> _What this task involves_
With both ends included, transcribe exactly the records below from their first line to the line that contains "vfov_deg: 25.8".

[Stored data]
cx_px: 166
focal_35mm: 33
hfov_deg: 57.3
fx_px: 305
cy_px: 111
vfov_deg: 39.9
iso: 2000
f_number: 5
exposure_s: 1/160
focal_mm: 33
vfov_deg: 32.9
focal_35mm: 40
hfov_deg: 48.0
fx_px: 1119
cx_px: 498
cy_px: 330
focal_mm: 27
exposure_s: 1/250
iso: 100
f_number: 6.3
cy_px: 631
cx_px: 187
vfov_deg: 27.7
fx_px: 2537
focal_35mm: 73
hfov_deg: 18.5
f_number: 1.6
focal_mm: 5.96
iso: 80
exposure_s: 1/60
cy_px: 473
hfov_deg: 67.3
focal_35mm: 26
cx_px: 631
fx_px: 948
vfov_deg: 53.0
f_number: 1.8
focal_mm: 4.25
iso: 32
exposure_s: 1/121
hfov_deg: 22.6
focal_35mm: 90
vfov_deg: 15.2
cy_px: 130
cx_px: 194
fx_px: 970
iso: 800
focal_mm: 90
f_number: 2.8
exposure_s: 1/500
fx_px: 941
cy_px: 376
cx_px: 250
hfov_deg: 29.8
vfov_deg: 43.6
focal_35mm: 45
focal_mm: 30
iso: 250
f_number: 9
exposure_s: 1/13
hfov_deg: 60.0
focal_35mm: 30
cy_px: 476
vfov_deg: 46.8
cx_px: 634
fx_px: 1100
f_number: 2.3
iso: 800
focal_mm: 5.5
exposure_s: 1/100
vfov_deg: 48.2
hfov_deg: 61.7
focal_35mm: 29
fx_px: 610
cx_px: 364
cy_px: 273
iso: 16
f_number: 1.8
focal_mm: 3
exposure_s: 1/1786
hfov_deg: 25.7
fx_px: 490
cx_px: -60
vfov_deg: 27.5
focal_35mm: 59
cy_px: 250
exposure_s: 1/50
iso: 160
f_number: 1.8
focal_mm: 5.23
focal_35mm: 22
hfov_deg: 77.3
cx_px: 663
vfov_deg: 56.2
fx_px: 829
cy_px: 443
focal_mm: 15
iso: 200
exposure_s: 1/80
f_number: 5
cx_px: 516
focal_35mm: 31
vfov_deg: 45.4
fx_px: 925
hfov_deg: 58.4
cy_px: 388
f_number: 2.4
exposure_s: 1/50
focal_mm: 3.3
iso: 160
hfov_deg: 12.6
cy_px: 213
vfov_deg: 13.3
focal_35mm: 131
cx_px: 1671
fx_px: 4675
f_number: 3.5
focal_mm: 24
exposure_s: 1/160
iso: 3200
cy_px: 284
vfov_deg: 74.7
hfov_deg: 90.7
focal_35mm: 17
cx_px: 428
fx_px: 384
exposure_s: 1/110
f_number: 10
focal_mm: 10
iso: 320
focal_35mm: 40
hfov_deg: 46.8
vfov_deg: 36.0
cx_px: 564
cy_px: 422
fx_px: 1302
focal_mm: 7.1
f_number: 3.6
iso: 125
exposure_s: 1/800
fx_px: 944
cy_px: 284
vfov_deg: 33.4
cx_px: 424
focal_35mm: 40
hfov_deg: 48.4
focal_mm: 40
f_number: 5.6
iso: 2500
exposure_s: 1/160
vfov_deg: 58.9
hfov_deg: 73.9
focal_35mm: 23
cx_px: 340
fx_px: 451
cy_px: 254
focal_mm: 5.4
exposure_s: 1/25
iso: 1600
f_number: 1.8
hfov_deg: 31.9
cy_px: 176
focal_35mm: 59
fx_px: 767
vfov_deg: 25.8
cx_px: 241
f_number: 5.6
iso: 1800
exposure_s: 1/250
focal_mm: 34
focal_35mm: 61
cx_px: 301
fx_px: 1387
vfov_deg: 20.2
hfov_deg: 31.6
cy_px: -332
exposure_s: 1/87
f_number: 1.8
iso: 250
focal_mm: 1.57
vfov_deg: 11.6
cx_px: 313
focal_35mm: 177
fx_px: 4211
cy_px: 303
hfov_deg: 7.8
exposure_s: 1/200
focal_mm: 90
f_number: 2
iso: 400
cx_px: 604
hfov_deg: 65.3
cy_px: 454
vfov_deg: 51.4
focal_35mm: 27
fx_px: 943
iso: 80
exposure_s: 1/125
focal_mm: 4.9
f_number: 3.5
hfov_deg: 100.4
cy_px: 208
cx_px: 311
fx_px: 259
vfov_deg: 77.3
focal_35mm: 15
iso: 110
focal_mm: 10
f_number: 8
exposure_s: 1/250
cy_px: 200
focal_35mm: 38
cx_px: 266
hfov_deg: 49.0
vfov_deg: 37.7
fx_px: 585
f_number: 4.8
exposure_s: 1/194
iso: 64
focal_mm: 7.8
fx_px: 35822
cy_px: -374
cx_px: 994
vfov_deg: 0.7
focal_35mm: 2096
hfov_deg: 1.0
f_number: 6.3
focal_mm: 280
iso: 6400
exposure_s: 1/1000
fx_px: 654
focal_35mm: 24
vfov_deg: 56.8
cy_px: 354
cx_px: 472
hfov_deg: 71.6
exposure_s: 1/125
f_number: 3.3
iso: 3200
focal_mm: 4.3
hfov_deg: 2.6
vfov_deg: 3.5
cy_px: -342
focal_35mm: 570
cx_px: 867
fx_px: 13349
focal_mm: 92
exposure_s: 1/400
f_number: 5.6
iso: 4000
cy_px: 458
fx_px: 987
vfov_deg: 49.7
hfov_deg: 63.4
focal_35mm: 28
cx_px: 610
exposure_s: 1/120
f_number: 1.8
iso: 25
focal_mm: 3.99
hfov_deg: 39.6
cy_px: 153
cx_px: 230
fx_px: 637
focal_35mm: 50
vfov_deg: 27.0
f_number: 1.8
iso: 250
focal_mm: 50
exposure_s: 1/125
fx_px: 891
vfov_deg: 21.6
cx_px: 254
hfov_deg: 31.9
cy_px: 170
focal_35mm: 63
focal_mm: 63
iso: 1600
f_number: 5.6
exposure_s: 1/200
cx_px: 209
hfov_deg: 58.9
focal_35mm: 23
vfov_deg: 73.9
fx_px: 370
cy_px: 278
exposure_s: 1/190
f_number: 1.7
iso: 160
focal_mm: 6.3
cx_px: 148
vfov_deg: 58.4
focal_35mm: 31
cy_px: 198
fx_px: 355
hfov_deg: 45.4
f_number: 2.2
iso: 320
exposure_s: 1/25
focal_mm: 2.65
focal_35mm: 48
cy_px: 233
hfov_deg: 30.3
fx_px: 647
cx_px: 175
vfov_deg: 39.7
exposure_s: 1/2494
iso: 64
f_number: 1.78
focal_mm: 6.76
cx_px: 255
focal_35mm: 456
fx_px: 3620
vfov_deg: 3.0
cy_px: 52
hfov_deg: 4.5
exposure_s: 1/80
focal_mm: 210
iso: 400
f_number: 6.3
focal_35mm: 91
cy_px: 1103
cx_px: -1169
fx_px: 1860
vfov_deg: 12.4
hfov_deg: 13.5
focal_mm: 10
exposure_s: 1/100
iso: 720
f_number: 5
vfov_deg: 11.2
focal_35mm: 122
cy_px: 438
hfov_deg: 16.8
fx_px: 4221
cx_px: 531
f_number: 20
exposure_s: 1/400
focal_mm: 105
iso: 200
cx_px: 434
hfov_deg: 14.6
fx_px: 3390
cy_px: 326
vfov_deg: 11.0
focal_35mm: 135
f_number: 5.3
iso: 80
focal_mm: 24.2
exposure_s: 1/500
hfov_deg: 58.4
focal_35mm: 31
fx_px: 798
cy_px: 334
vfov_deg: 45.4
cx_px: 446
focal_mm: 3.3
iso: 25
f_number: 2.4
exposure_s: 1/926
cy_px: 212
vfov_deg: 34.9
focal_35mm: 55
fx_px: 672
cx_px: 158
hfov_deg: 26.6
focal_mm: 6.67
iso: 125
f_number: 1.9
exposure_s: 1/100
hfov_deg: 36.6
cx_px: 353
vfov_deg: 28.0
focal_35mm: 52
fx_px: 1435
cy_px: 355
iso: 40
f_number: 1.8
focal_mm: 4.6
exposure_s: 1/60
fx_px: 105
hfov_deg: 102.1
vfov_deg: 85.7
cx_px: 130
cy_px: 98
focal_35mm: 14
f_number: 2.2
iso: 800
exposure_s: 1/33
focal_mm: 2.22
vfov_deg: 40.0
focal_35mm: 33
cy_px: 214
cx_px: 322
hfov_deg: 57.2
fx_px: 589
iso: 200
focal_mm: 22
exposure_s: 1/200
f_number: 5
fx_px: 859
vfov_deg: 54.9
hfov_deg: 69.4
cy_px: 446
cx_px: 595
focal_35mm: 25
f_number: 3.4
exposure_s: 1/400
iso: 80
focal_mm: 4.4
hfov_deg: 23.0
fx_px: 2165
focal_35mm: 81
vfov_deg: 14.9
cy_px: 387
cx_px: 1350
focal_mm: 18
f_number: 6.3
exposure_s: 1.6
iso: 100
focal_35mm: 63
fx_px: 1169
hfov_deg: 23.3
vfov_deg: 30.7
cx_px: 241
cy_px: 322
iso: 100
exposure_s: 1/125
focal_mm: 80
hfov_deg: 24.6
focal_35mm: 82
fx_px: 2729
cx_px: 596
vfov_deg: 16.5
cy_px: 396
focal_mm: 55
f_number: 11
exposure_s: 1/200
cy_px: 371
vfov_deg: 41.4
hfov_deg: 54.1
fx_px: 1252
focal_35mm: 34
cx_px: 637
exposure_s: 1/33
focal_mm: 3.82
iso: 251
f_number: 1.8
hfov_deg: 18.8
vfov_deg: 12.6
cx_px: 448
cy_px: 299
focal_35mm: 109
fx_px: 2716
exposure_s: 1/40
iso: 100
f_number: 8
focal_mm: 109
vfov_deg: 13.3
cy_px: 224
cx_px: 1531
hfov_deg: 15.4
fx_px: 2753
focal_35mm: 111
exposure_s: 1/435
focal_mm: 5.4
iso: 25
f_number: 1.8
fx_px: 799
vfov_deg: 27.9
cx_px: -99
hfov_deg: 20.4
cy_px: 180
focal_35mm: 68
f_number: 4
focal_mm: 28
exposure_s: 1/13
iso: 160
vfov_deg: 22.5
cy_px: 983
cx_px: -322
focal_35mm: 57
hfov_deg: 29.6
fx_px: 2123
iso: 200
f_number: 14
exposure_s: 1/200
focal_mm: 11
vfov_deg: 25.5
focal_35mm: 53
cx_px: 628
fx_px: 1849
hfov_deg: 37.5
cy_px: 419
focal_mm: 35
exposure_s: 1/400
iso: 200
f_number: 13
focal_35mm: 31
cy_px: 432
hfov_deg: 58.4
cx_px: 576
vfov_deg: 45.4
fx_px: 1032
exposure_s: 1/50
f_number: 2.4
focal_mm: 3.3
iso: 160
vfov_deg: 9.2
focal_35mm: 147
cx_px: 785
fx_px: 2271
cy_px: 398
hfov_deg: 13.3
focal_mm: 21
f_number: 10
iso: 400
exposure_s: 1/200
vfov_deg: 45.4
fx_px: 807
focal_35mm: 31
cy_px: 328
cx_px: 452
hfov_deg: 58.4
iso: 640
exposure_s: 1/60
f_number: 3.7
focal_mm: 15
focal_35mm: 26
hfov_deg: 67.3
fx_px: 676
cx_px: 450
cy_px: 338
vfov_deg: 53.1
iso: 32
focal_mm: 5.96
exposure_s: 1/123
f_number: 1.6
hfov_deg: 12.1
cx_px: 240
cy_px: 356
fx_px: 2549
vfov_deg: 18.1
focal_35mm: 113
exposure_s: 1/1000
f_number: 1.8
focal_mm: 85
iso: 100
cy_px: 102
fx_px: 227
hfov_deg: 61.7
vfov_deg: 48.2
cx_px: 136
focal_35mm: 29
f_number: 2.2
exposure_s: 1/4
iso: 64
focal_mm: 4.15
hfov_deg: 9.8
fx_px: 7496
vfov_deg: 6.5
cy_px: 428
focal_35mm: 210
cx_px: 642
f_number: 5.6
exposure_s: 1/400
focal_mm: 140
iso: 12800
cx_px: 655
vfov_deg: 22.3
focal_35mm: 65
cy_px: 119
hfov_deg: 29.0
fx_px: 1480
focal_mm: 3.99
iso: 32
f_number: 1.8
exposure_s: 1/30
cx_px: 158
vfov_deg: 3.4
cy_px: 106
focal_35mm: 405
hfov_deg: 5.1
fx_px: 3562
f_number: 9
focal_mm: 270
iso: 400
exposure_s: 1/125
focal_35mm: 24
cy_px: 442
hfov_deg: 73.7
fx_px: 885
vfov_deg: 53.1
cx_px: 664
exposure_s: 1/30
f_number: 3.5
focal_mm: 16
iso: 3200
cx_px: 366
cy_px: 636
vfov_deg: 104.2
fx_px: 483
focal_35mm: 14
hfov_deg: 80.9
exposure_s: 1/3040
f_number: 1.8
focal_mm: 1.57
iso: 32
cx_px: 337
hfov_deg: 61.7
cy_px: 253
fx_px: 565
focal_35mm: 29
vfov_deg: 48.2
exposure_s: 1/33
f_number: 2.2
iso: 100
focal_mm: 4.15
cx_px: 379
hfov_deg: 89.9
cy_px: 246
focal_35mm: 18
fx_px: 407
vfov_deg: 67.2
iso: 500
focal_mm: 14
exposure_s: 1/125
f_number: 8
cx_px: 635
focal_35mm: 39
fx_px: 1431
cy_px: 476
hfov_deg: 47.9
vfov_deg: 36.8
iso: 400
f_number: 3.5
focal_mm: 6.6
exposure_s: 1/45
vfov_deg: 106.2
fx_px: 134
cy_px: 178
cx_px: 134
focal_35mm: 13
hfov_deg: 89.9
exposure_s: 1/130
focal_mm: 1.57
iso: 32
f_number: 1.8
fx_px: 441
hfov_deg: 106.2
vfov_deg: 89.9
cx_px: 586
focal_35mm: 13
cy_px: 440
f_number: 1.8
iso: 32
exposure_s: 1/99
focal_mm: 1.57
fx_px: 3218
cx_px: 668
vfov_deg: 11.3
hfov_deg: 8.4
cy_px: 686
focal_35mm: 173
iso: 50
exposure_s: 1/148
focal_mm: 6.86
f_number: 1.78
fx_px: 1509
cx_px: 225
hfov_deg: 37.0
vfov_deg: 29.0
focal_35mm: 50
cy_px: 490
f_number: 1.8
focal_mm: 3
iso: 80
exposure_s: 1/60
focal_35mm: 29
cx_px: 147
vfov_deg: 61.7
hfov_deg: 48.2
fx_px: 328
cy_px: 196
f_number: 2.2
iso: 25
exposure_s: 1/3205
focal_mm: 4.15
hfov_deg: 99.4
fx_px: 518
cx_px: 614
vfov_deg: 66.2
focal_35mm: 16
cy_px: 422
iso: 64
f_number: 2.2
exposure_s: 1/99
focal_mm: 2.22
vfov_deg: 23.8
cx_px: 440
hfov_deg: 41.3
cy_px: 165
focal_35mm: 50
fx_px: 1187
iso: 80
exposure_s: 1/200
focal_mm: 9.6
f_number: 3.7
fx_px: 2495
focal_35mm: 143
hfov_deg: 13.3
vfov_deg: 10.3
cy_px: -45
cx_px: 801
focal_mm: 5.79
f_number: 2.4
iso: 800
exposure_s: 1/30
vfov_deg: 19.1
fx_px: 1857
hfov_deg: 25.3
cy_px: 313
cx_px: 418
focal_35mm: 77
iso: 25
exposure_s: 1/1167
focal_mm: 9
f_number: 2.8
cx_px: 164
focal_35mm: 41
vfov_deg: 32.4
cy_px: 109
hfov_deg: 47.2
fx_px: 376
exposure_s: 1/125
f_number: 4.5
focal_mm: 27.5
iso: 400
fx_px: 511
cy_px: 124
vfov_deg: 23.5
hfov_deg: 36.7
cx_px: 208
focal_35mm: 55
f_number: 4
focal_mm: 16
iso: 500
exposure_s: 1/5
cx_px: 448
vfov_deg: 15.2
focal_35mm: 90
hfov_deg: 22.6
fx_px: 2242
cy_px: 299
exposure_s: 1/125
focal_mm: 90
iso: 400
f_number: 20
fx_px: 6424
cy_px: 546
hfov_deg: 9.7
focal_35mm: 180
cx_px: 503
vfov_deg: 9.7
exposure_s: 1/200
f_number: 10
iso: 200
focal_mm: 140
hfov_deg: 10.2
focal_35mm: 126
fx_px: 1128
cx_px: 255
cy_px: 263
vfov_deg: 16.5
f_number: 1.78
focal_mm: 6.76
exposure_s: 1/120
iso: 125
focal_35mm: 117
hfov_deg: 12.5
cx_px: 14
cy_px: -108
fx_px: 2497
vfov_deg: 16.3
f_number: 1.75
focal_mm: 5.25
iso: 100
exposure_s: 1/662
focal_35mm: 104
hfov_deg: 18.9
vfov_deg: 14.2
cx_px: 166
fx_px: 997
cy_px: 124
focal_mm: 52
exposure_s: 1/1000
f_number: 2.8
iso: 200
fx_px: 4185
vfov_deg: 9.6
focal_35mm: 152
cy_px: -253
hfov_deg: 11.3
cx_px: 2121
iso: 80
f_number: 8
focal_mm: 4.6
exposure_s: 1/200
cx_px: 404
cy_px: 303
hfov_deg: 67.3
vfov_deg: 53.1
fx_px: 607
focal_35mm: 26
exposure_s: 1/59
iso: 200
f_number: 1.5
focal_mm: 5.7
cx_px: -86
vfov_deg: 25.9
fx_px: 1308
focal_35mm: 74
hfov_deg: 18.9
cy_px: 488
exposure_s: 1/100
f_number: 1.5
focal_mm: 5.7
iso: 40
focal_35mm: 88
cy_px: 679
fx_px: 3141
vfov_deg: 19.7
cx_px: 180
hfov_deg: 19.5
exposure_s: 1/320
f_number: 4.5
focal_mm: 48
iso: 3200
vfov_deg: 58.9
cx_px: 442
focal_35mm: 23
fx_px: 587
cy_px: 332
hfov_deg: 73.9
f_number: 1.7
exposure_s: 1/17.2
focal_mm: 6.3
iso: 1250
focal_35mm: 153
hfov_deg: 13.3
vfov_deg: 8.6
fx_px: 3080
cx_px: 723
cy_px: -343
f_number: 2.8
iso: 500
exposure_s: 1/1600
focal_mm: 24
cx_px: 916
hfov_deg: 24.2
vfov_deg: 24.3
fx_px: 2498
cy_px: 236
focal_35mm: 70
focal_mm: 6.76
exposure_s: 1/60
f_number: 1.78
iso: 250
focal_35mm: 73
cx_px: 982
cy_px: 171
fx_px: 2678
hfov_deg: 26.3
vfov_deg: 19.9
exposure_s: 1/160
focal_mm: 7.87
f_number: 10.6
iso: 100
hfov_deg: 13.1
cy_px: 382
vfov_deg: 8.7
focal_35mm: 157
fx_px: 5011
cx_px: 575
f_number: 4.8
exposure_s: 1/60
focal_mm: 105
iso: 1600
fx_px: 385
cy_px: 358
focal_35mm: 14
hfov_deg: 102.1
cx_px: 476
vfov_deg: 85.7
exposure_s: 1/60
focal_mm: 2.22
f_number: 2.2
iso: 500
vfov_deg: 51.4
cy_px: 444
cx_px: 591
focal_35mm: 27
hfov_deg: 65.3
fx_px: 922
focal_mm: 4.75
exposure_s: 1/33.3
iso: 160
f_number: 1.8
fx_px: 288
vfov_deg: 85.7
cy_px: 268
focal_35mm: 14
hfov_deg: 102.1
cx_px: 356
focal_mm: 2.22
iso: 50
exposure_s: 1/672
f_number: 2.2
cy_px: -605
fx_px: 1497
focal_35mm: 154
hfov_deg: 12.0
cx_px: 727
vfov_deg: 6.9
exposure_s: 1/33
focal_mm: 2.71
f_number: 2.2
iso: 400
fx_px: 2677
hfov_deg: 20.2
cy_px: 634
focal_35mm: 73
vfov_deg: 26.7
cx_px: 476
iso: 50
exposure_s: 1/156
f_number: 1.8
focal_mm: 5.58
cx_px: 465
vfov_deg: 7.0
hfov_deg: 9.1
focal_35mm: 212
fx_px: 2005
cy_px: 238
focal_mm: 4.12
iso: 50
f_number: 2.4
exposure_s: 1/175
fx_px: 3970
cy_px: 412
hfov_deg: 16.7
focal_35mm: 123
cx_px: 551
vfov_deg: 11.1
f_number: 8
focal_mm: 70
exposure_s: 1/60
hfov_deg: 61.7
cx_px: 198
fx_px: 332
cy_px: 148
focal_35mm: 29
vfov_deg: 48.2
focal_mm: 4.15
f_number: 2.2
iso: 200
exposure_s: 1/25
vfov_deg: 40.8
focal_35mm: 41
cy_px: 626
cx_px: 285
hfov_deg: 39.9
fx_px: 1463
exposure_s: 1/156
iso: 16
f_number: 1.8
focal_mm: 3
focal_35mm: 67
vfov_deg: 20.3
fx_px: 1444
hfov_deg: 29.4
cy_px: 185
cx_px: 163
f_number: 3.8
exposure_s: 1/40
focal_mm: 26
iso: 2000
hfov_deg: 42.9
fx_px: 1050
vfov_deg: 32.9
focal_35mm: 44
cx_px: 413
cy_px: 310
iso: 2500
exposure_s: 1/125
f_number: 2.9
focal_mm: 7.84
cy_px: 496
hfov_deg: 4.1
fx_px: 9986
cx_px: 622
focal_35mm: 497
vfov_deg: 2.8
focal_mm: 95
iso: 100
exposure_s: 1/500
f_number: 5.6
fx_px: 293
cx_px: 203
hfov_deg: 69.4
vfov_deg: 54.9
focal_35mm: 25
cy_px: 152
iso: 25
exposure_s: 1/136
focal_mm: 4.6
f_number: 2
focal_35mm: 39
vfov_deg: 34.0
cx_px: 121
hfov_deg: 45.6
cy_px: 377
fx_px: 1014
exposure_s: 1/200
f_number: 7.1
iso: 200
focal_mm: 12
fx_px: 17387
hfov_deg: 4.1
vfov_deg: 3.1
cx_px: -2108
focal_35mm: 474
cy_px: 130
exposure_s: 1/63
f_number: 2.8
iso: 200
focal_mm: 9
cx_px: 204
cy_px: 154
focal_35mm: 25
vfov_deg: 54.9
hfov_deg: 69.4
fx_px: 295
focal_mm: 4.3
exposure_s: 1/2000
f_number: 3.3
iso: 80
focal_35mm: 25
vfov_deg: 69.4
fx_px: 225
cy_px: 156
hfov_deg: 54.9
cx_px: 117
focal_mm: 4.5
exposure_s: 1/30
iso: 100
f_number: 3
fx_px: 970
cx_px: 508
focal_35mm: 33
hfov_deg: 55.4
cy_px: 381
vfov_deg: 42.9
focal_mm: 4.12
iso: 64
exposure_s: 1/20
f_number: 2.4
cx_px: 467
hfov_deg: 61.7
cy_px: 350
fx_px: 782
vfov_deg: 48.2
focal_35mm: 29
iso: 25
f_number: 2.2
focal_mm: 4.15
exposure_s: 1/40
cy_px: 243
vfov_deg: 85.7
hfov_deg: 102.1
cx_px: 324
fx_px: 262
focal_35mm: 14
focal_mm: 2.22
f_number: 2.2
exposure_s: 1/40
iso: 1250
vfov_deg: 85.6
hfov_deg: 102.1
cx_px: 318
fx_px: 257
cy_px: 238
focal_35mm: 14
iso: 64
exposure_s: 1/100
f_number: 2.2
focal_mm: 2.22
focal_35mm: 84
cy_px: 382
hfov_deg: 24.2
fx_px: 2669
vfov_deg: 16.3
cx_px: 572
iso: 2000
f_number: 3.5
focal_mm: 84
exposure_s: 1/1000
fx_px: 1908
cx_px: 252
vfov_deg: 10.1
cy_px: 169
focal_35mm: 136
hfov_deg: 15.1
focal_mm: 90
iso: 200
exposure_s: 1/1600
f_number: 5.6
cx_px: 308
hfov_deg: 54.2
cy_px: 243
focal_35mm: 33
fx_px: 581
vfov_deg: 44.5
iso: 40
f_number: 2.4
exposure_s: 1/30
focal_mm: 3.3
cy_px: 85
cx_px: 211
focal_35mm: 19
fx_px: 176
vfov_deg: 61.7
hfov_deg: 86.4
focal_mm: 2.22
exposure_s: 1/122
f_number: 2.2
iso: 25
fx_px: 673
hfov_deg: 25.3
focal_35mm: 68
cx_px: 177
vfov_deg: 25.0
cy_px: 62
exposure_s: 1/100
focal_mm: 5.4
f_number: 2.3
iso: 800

> _Exercise answer_
cx_px: 166
focal_35mm: 33
hfov_deg: 57.3
fx_px: 305
cy_px: 111
vfov_deg: 39.9
iso: 2000
f_number: 5
exposure_s: 1/160
focal_mm: 33
vfov_deg: 32.9
focal_35mm: 40
hfov_deg: 48.0
fx_px: 1119
cx_px: 498
cy_px: 330
focal_mm: 27
exposure_s: 1/250
iso: 100
f_number: 6.3
cy_px: 631
cx_px: 187
vfov_deg: 27.7
fx_px: 2537
focal_35mm: 73
hfov_deg: 18.5
f_number: 1.6
focal_mm: 5.96
iso: 80
exposure_s: 1/60
cy_px: 473
hfov_deg: 67.3
focal_35mm: 26
cx_px: 631
fx_px: 948
vfov_deg: 53.0
f_number: 1.8
focal_mm: 4.25
iso: 32
exposure_s: 1/121
hfov_deg: 22.6
focal_35mm: 90
vfov_deg: 15.2
cy_px: 130
cx_px: 194
fx_px: 970
iso: 800
focal_mm: 90
f_number: 2.8
exposure_s: 1/500
fx_px: 941
cy_px: 376
cx_px: 250
hfov_deg: 29.8
vfov_deg: 43.6
focal_35mm: 45
focal_mm: 30
iso: 250
f_number: 9
exposure_s: 1/13
hfov_deg: 60.0
focal_35mm: 30
cy_px: 476
vfov_deg: 46.8
cx_px: 634
fx_px: 1100
f_number: 2.3
iso: 800
focal_mm: 5.5
exposure_s: 1/100
vfov_deg: 48.2
hfov_deg: 61.7
focal_35mm: 29
fx_px: 610
cx_px: 364
cy_px: 273
iso: 16
f_number: 1.8
focal_mm: 3
exposure_s: 1/1786
hfov_deg: 25.7
fx_px: 490
cx_px: -60
vfov_deg: 27.5
focal_35mm: 59
cy_px: 250
exposure_s: 1/50
iso: 160
f_number: 1.8
focal_mm: 5.23
focal_35mm: 22
hfov_deg: 77.3
cx_px: 663
vfov_deg: 56.2
fx_px: 829
cy_px: 443
focal_mm: 15
iso: 200
exposure_s: 1/80
f_number: 5
cx_px: 516
focal_35mm: 31
vfov_deg: 45.4
fx_px: 925
hfov_deg: 58.4
cy_px: 388
f_number: 2.4
exposure_s: 1/50
focal_mm: 3.3
iso: 160
hfov_deg: 12.6
cy_px: 213
vfov_deg: 13.3
focal_35mm: 131
cx_px: 1671
fx_px: 4675
f_number: 3.5
focal_mm: 24
exposure_s: 1/160
iso: 3200
cy_px: 284
vfov_deg: 74.7
hfov_deg: 90.7
focal_35mm: 17
cx_px: 428
fx_px: 384
exposure_s: 1/110
f_number: 10
focal_mm: 10
iso: 320
focal_35mm: 40
hfov_deg: 46.8
vfov_deg: 36.0
cx_px: 564
cy_px: 422
fx_px: 1302
focal_mm: 7.1
f_number: 3.6
iso: 125
exposure_s: 1/800
fx_px: 944
cy_px: 284
vfov_deg: 33.4
cx_px: 424
focal_35mm: 40
hfov_deg: 48.4
focal_mm: 40
f_number: 5.6
iso: 2500
exposure_s: 1/160
vfov_deg: 58.9
hfov_deg: 73.9
focal_35mm: 23
cx_px: 340
fx_px: 451
cy_px: 254
focal_mm: 5.4
exposure_s: 1/25
iso: 1600
f_number: 1.8
hfov_deg: 31.9
cy_px: 176
focal_35mm: 59
fx_px: 767
vfov_deg: 25.8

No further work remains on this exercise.